Ben Knoble <ben.knoble@xxxxxxxxx> writes:
>> Le 8 sept. 2025 à 00:39, Junio C Hamano <gitster@xxxxxxxxx> a écrit :
>>
>> Ben Knoble <ben.knoble@xxxxxxxxx> writes:
>>
>>>> +#[no_mangle]
>>>> +pub unsafe extern "C" fn decode_varint(bufp: *mut *const c_uchar) -> usize {
>>>> + let mut buf = *bufp;
>>>> + let mut c = *buf;
>>>> + let mut val = usize::from(c & 127);
>>>> +
>>>> + buf = buf.add(1);
>>>> +
>>>> + while (c & 128) != 0 {
>>>> + val += 1;
>>>> + if val == 0 || val.leading_zeros() < 7 {
>>>> + return 0; // overflow
>>>
>>> Hm. I thought overflows panic in debug builds, in which case
>>> checking afterwards is too late?
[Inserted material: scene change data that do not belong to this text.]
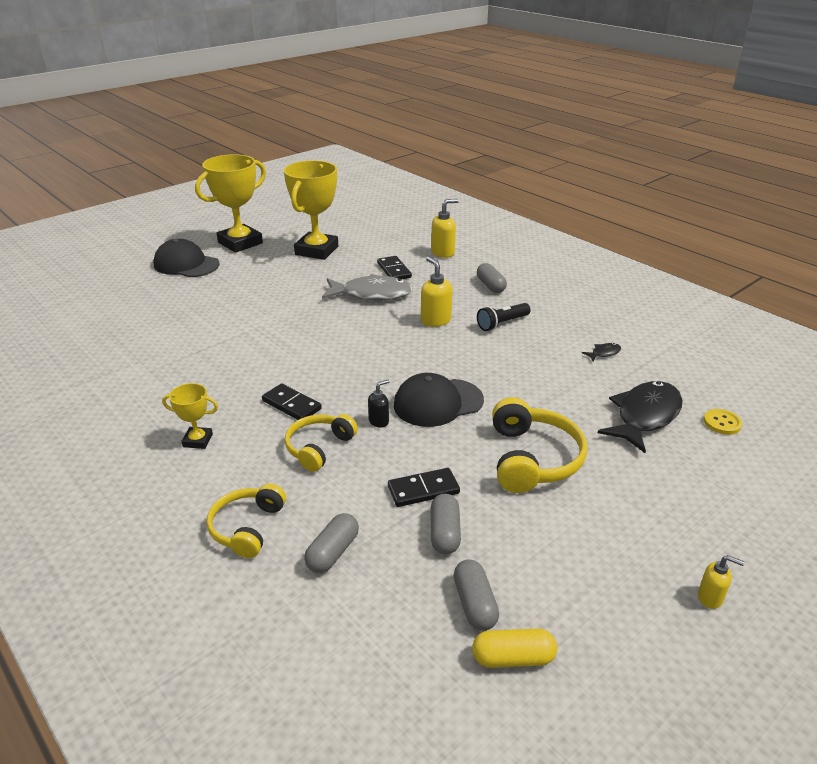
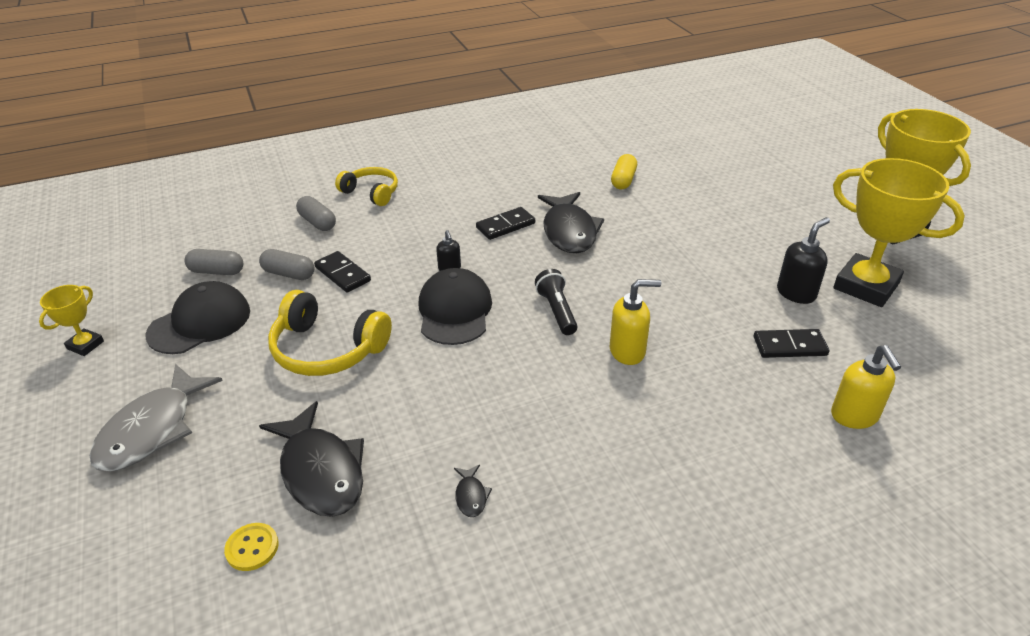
camera: 110 degrees right, 5 degrees up
(186, 264) = (826, 188): black cap -> black cap (200, 323)
(198, 440) = (484, 180): yellow trophy -> yellow trophy (85, 345)
(289, 367) = (569, 231): none -> black fish
(319, 448) = (435, 232): yellow headphones -> none
(336, 270) = (796, 293): none -> black soap dispenser
(372, 294) = (717, 312): grey fish -> grey fish (152, 429)
(423, 490) = (342, 274): black domino -> black domino turned 45 degrees counterclockwise
(490, 286) = (717, 438): grey capsule -> none
(502, 324) = (595, 413): black flashlight -> black flashlight (556, 311)
(513, 658) = (164, 276): yellow capsule -> yellow capsule (623, 180)
(710, 597) = (93, 394): yellow soap dispenser -> none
Does unsafe change that?
>>
>> This code is a very faithful conversion from C so if somebody does
>> not read Rust well, they can safely refer to the original in C.
>>
>> In either variant, the leading zero's check asks "can we shift val
>> by 7 bits to the left?" _before_ it actually shifts val (and or'es
>> in the lower bits of c), so the "overflow" check is "if we processed
>> any more data we _would_ overflow, so we stop before overflowing".
>>
>> IOW, the code _is_ avoiding the "too late" condition.
>
> Maybe I wasn’t clear, sorry: don’t we already have overflow if
> after val+=1 we also have val==0? In C with unsigned types AFAIK
> that’s the normal modular arithmetic, but I thought I recalled
> that such (unsigned) overflow panics in Rust in debug builds (not
> in release).
>
> So that’s my « checking afterwards » above.
>
> I’ll see if I can double-check my memory though.
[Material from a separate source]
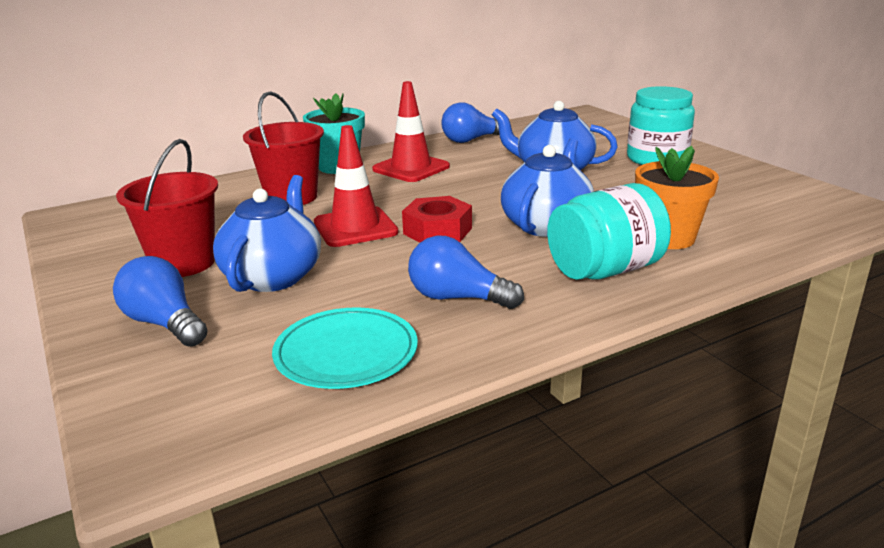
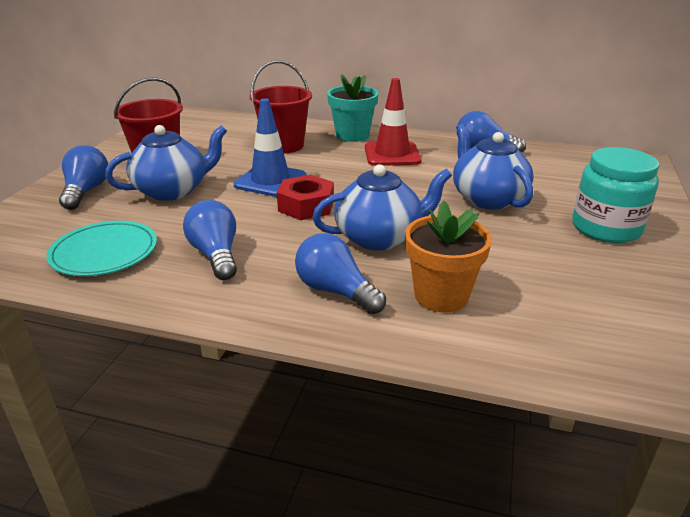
camera: 45 degrees right, 5 degrees up
(355, 227) = (270, 181): red traffic cone -> blue traffic cone
(605, 270) = (335, 291): turquoise jar -> blue light bulb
Ahh, you meant "can we safely add 1 to val here without
overflowing?"
You probably are correct. If val in the last round had top 7 bits
all 0 and we shifted the lower 7 bits of 'c' in, and if that made
val all 1 bit, then in the modular arithmetic, we may get val==0
after adding 1 to it, but that may indeed be "overflow"ing.
Thanks.